Derek Medhurst

Stereo 3D photographs

I've been interested in stereo photos for many years but became more active around 2005/6 when I acquired a secondhand Stereo Realist camera. I Iater bought a Fuji digital stereo camera and still use that for most of my stereo pictures. I belong to the Stereoscopic Society and enter their and some other stereo competitions around the world to get an idea of what different people think of my pictures.

Essentially 3D stereo photography involves creating two photos of a scene, usually taken from about the same distance apart as are our eyes. You view the two pictures so that the left eye sees the left image and the right eye the right image. The brain then fuses the two parts and you see a fair representation of what your eyes were seeing originally - depth in the picture.

There are various technologies for viewing stereo photographs. These include using the familiar red & cyan glasses to view superimposed red & cyan frames; on a 3D TV using appropriate glasses; modern or Victorian stereo viewers for stereocards.

The selection of my stereo photos in his section are in "side-by-side" format for parallel eye viewing. Clicking on any thumbnail produces a larger photo gallery. Stereo photography aficionados may have prismatic glasses or other viewers to enable the stereo effect. If not you may be able to "freeview" the photos.

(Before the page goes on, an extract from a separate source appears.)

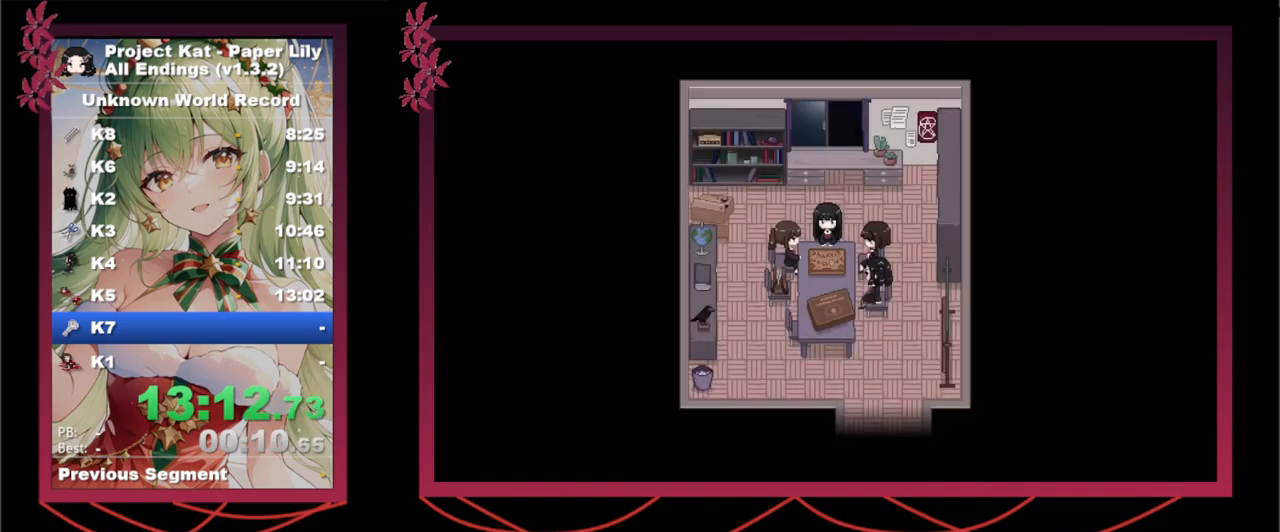
{"keys": ["x"], "events": [[17, "space", "up"], [17, "z", "up"], [67, "space", "down"], [67, "z", "down"], [117, "space", "up"], [117, "z", "up"], [167, "space", "down"], [167, "z", "down"], [250, "space", "up"], [250, "z", "up"], [383, "space", "down"], [383, "z", "down"], [433, "z", "up"], [483, "space", "up"]]}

Freeviewing is often easier to do than describe. But if you were able to view those "magic eye" pictures that were popular a few years ago, the technique is the same.

To "freeview":

  • Have the main picture small on your screen (having equivalent points on the left and right halves about 65mm apart should work).
  • Look through the pictures, as if looking at something behind the screen, with the left eye looking through the left frame and the right eye through the right one.
  • Then try to pull your focus back to the screen, but still leaving the eyes looking forward in parallel rather than converging onto the screen.
  • You may need to move the head to and fro to change the viewing distance, but a third image should appear between the left and right pics, in focus, and showing a 3D impression.

Not everyone can see stereo photos. If you can't, just have a look at one side of the pair anyway - I hope they may still be of some interest!